Stored data entries
━━━━
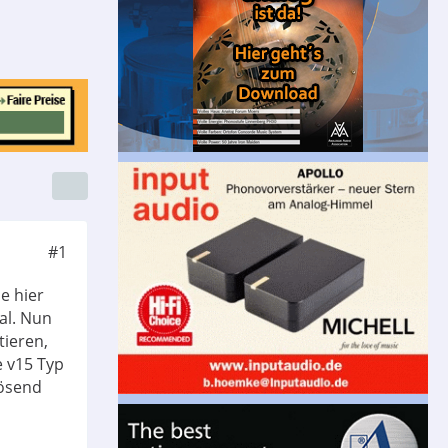
#1
de hier
nal. Nun
ieren,
e v15 Typ
lösend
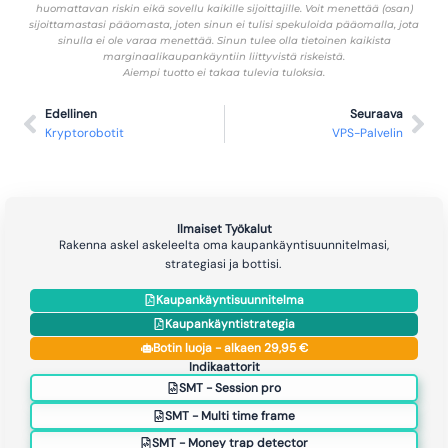
huomattavan riskin eikä sovellu kaikille sijoittajille. Voit menettää (osan)
sijoittamastasi pääomasta, joten sinun ei tulisi spekuloida pääomalla, jota
sinulla ei ole varaa menettää. Sinun tulee olla tietoinen kaikista
marginaalikaupankäyntiin liittyvistä riskeistä.
Aiempi tuotto ei takaa tulevia tuloksia.
Edellinen
Seuraava
Kryptorobotit
VPS-Palvelin
Ilmaiset Työkalut
Rakenna askel askeleelta oma kaupankäyntisuunnitelmasi,
strategiasi ja bottisi.
Kaupankäyntisuunnitelma
Kaupankäyntistrategia
Botin luoja - alkaen 29,95 €
Indikaattorit
SMT - Session pro
SMT - Multi time frame
SMT - Money trap detector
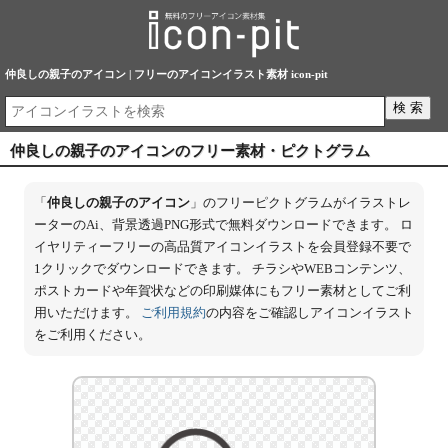
仲良しの親子のアイコン | フリーのアイコンイラスト素材 icon-pit
仲良しの親子のアイコンのフリー素材・ピクトグラム
「
仲良しの親子のアイコン
」のフリーピクトグラムがイラストレ
ーターのAi、背景透過PNG形式で無料ダウンロードできます。 ロ
イヤリティーフリーの高品質アイコンイラストを会員登録不要で
1クリックでダウンロードできます。 チラシやWEBコンテンツ、
ポストカードや年賀状などの印刷媒体にもフリー素材としてご利
用いただけます。
ご利用規約
の内容をご確認しアイコンイラスト
をご利用ください。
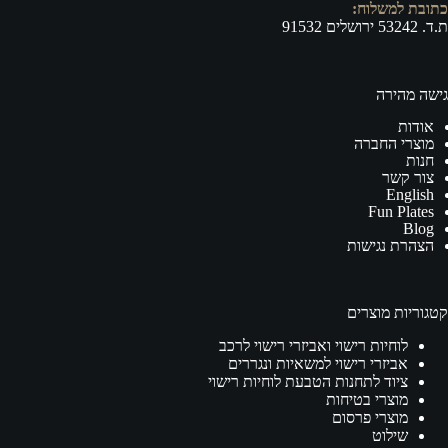
כתובת למשלוח:
ת.ד. 53242 ירושלים 91532
גישה מהירה
אודות
מוצרי החברה
חנות
צור קשר
English
Fun Plates
Blog
הצהרת נגישות
קטגוריות מוצרים
לוחיות רישוי ואביזרי רישוי לרכב
אביזרי רישוי למשאיות ונגררים
ציוד לתחנות הטבעת לוחיות רישוי
מוצרי בטיחות
מוצרי פרסום
שילוט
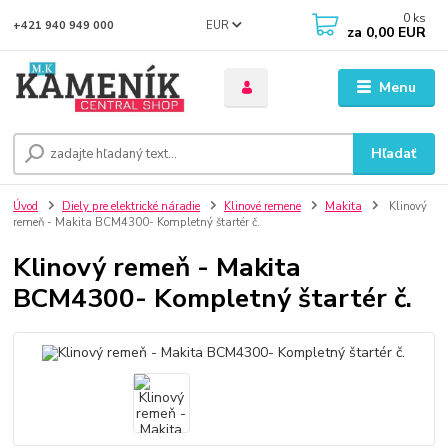
0
ks
EUR
+421 940 949 000
za
0,00 EUR
Menu
Hľadať
Úvod
Diely pre elektrické náradie
Klinové remene
Makita
Klinový
remeň - Makita BCM4300- Kompletný štartér č.
Klinový remeň - Makita
BCM4300- Kompletný štartér č.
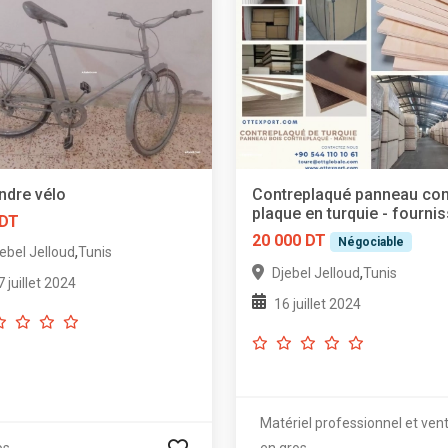
ndre vélo
Contreplaqué panneau con
plaque en turquie - fourni
 DT
20 000 DT
Négociable
,
ebel Jelloud
Tunis
,
Djebel Jelloud
Tunis
7 juillet 2024
16 juillet 2024
Matériel professionnel et ven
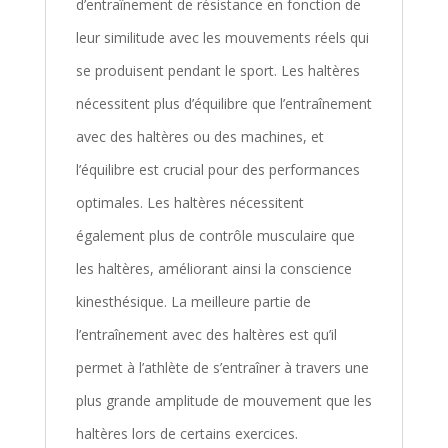
d’entraînement de résistance en fonction de
leur similitude avec les mouvements réels qui
se produisent pendant le sport. Les haltères
nécessitent plus d’équilibre que l’entraînement
avec des haltères ou des machines, et
l’équilibre est crucial pour des performances
optimales. Les haltères nécessitent
également plus de contrôle musculaire que
les haltères, améliorant ainsi la conscience
kinesthésique. La meilleure partie de
l’entraînement avec des haltères est qu’il
permet à l’athlète de s’entraîner à travers une
plus grande amplitude de mouvement que les
haltères lors de certains exercices.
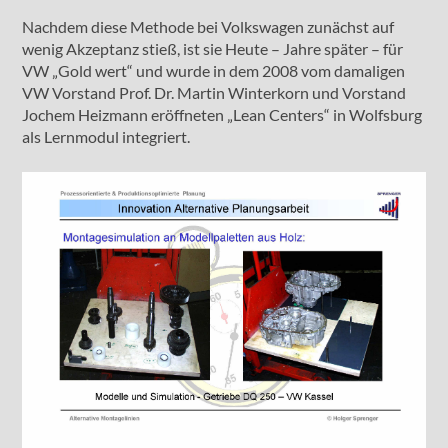
Nachdem diese Methode bei Volkswagen zunächst auf
wenig Akzeptanz stieß, ist sie Heute – Jahre später – für
VW „Gold wert“ und wurde in dem 2008 vom damaligen
VW Vorstand Prof. Dr. Martin Winterkorn und Vorstand
Jochem Heizmann eröffneten „Lean Centers“ in Wolfsburg
als Lernmodul integriert.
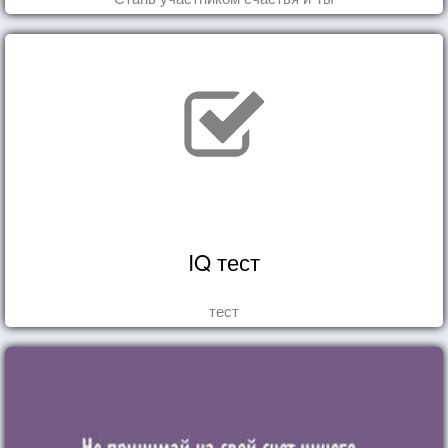
IQ тест
тест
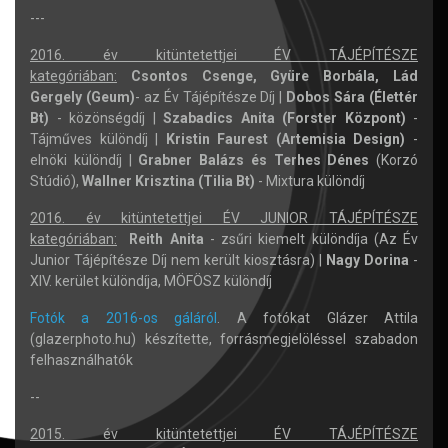
---
2016. év kitüntetettjei ÉV TÁJÉPÍTÉSZE
kategóriában:
Csontos Csenge, Gyüre Borbála, Lád
Gergely (Geum)
- az Év Tájépítésze Díj |
Dobos Sára (Élettér
Bt)
- közönségdíj |
Szabadics Anita (Forster Központ)
-
Tájműves különdíj |
Kristin Faurest (Artemisia Design)
-
elnöki különdíj |
Grabner Balázs és Terhes Dénes
(Korzó
Stúdió),
Wallner Krisztina
(Tilia Bt)
- Mixtura különdíj
2016. év kitüntetettjei ÉV JUNIOR TÁJÉPÍTÉSZE
kategóriában:
Reith Anita
- zsűri kiemelt különdíja (Az Év
Junior Tájépítésze Díj nem került kiosztásra) |
Nagy Dorina
-
XIV. kerület különdíja, MÖFÖSZ különdíj
Fotók a 2016-os gáláról
. A fotókat Glázer Attila
(glazerphoto.hu) készítette, forrásmegjelöléssel szabadon
felhasználhatók
--
2015. év kitüntetettjei ÉV TÁJÉPÍTÉSZE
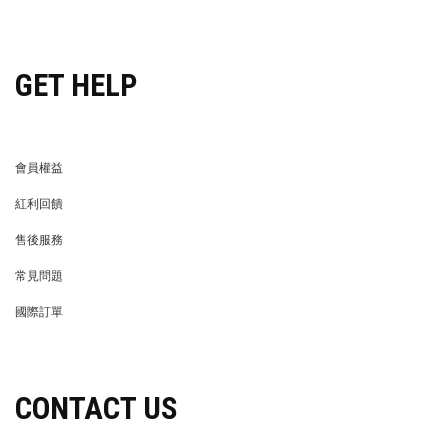
穿搭特派員招募
GET HELP
會員權益
MEMBER
紅利回饋
REWARDS POINTS
售後服務
RETURN POLICY
常見問題
FAQ
國際訂單
OVERSEAS ORDERS
CONTACT US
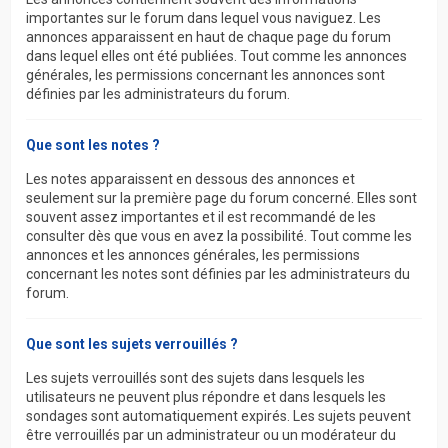
importantes sur le forum dans lequel vous naviguez. Les
annonces apparaissent en haut de chaque page du forum
dans lequel elles ont été publiées. Tout comme les annonces
générales, les permissions concernant les annonces sont
définies par les administrateurs du forum.
Que sont les notes ?
Les notes apparaissent en dessous des annonces et
seulement sur la première page du forum concerné. Elles sont
souvent assez importantes et il est recommandé de les
consulter dès que vous en avez la possibilité. Tout comme les
annonces et les annonces générales, les permissions
concernant les notes sont définies par les administrateurs du
forum.
Que sont les sujets verrouillés ?
Les sujets verrouillés sont des sujets dans lesquels les
utilisateurs ne peuvent plus répondre et dans lesquels les
sondages sont automatiquement expirés. Les sujets peuvent
être verrouillés par un administrateur ou un modérateur du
━━━━
■ **Directions**
Copy every record exactly, dropping the images.

■ **Reply to the exercise**
#1
de hier
nal. Nun
ieren,
e v15 Typ
lösend
huomattavan riskin eikä sovellu kaikille sijoittajille. Voit menettää (osan)
sijoittamastasi pääomasta, joten sinun ei tulisi spekuloida pääomalla, jota
sinulla ei ole varaa menettää. Sinun tulee olla tietoinen kaikista
marginaalikaupankäyntiin liittyvistä riskeistä.
Aiempi tuotto ei takaa tulevia tuloksia.
Edellinen
Seuraava
Kryptorobotit
VPS-Palvelin
Ilmaiset Työkalut
Rakenna askel askeleelta oma kaupankäyntisuunnitelmasi,
strategiasi ja bottisi.
Kaupankäyntisuunnitelma
Kaupankäyntistrategia
Botin luoja - alkaen 29,95 €
Indikaattorit
SMT - Session pro
SMT - Multi time frame
SMT - Money trap detector
仲良しの親子のアイコン | フリーのアイコンイラスト素材 icon-pit
仲良しの親子のアイコンのフリー素材・ピクトグラム
「
仲良しの親子のアイコン
」のフリーピクトグラムがイラストレ
ーターのAi、背景透過PNG形式で無料ダウンロードできます。 ロ
イヤリティーフリーの高品質アイコンイラストを会員登録不要で
1クリックでダウンロードできます。 チラシやWEBコンテンツ、
ポストカードや年賀状などの印刷媒体にもフリー素材としてご利
用いただけます。
ご利用規約
の内容をご確認しアイコンイラスト
をご利用ください。
כתובת למשלוח:
ת.ד. 53242 ירושלים 91532
גישה מהירה
אודות
מוצרי החברה
חנות
צור קשר
English
Fun Plates
Blog
הצהרת נגישות
קטגוריות מוצרים
לוחיות רישוי ואביזרי רישוי לרכב
אביזרי רישוי למשאיות ונגררים
ציוד לתחנות הטבעת לוחיות רישוי
מוצרי בטיחות
מוצרי פרסום
שילוט
0
ks
EUR
+421 940 949 000
za
0,00 EUR
Menu
Hľadať
Úvod
Diely pre elektrické náradie
Klinové remene
Makita
Klinový
remeň - Makita BCM4300- Kompletný štartér č.
Klinový remeň - Makita
BCM4300- Kompletný štartér č.
ndre vélo
Contreplaqué panneau con
plaque en turquie - fourni
 DT
20 000 DT
Négociable
,
ebel Jelloud
Tunis
,
Djebel Jelloud
Tunis
7 juillet 2024
16 juillet 2024
Matériel professionnel et ven
d’entraînement de résistance en fonction de
leur similitude avec les mouvements réels qui
se produisent pendant le sport. Les haltères
nécessitent plus d’équilibre que l’entraînement
avec des haltères ou des machines, et
l’équilibre est crucial pour des performances
optimales. Les haltères nécessitent
également plus de contrôle musculaire que
les haltères, améliorant ainsi la conscience
kinesthésique. La meilleure partie de
l’entraînement avec des haltères est qu’il
permet à l’athlète de s’entraîner à travers une
plus grande amplitude de mouvement que les
haltères lors de certains exercices.
Nachdem diese Methode bei Volkswagen zunächst auf
wenig Akzeptanz stieß, ist sie Heute – Jahre später – für
VW „Gold wert“ und wurde in dem 2008 vom damaligen
VW Vorstand Prof. Dr. Martin Winterkorn und Vorstand
Jochem Heizmann eröffneten „Lean Centers“ in Wolfsburg
als Lernmodul integriert.
IQ тест
тест
---
2016. év kitüntetettjei ÉV TÁJÉPÍTÉSZE
kategóriában:
Csontos Csenge, Gyüre Borbála, Lád
Gergely (Geum)
- az Év Tájépítésze Díj |
Dobos Sára (Élettér
Bt)
- közönségdíj |
Szabadics Anita (Forster Központ)
-
Tájműves különdíj |
Kristin Faurest (Artemisia Design)
-
elnöki különdíj |
Grabner Balázs és Terhes Dénes
(Korzó
Stúdió),
Wallner Krisztina
(Tilia Bt)
- Mixtura különdíj
2016. év kitüntetettjei ÉV JUNIOR TÁJÉPÍTÉSZE
kategóriában:
Reith Anita
- zsűri kiemelt különdíja (Az Év
Junior Tájépítésze Díj nem került kiosztásra) |
Nagy Dorina
-
XIV. kerület különdíja, MÖFÖSZ különdíj
Fotók a 2016-os gáláról
. A fotókat Glázer Attila
(glazerphoto.hu) készítette, forrásmegjelöléssel szabadon
felhasználhatók
--
2015. év kitüntetettjei ÉV TÁJÉPÍTÉSZE
穿搭特派員招募
GET HELP
會員權益
MEMBER
紅利回饋
REWARDS POINTS
售後服務
RETURN POLICY
常見問題
FAQ
國際訂單
OVERSEAS ORDERS
CONTACT US
importantes sur le forum dans lequel vous naviguez. Les
annonces apparaissent en haut de chaque page du forum
dans lequel elles ont été publiées. Tout comme les annonces
générales, les permissions concernant les annonces sont
définies par les administrateurs du forum.
Que sont les notes ?
Les notes apparaissent en dessous des annonces et
seulement sur la première page du forum concerné. Elles sont
souvent assez importantes et il est recommandé de les
consulter dès que vous en avez la possibilité. Tout comme les
annonces et les annonces générales, les permissions
concernant les notes sont définies par les administrateurs du
forum.
Que sont les sujets verrouillés ?
Les sujets verrouillés sont des sujets dans lesquels les
utilisateurs ne peuvent plus répondre et dans lesquels les
sondages sont automatiquement expirés. Les sujets peuvent
être verrouillés par un administrateur ou un modérateur du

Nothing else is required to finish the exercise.